Mihçi Ercan, Ozcan Mualla, Berker-Karaüzüm Sibel, Keser Ibrahim, Taçoy Sükran, Hapsolat Senay, Lüleci Güven
Division of Clinical Genetics, Department of Pediatrics, Akdeniz University Faculty of Medicine, Antalya, Turkey.
Turk J Pediatr. 2009 Sep-Oct;51(5):453-9.
Subtelomeric rearrangements are an important cause of both sporadic and familial idiopathic mental retardation (MR) and/or congenital malformation syndromes. We report on a cohort of 107 children with idiopathic MR and normal karyotype 450-550 band level by GTG banding screened for subtelomeric rearrangements by multiprobe fluorescence in situ hybridization (FISH). In these cases, five patients had de novo deletions (1p deletion was found in 2 cases; 3q deletion, 9p and 9q deletions were found in 1 case each) and four patients had unbalanced rearrangements [der(5)t(5;15)(pter;qter)pat in 2 patients who were siblings, rec(10)dup(10p)inv(10)(p13q26)mat in 1 patient and der(18)t(18;22)(qter;qter) de novo in 1 patient]. Our study confirms that the subtelomeric rearrangements are a significant cause of idiopathic MR with dysmorphic features.

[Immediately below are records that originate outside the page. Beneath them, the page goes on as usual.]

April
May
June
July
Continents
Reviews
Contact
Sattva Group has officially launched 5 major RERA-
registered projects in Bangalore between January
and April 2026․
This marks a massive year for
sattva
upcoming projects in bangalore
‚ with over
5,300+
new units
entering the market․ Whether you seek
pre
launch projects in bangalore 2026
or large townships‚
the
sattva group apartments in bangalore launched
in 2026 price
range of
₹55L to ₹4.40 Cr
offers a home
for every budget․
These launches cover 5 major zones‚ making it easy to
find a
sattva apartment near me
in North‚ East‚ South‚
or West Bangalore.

亚端粒重排是散发性和家族性特发性智力障碍(MR)和/或先天性畸形综合征的重要病因。我们报告了一组107例特发性MR且核型正常(通过GTG显带在450 - 550条带水平)的儿童,通过多探针荧光原位杂交(FISH)筛查亚端粒重排。在这些病例中,5例患者有新发缺失(2例发现1p缺失;3q缺失、9p和9q缺失各发现1例),4例患者有不平衡重排[2例同胞患者为der(5)t(5;15)(pter;qter)pat,1例患者为rec(10)dup(10p)inv(10)(p13q26)mat,1例患者为新发der(18)t(18;22)(qter;qter)]。我们的研究证实亚端粒重排是伴有畸形特征的特发性MR的重要病因。